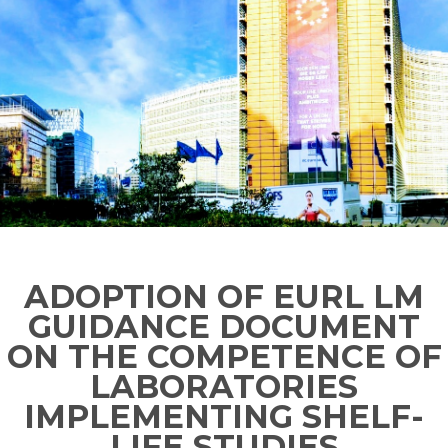
ADOPTION OF EURL LM
GUIDANCE DOCUMENT
ON THE COMPETENCE OF
LABORATORIES
IMPLEMENTING SHELF-
LIFE STUDIES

====================

• **THE PROBLEM**: Please retype the material above exactly, and omit its images.

• **TASK OUTPUT**:
ADOPTION OF EURL LM
GUIDANCE DOCUMENT
ON THE COMPETENCE OF
LABORATORIES
IMPLEMENTING SHELF-
LIFE STUDIES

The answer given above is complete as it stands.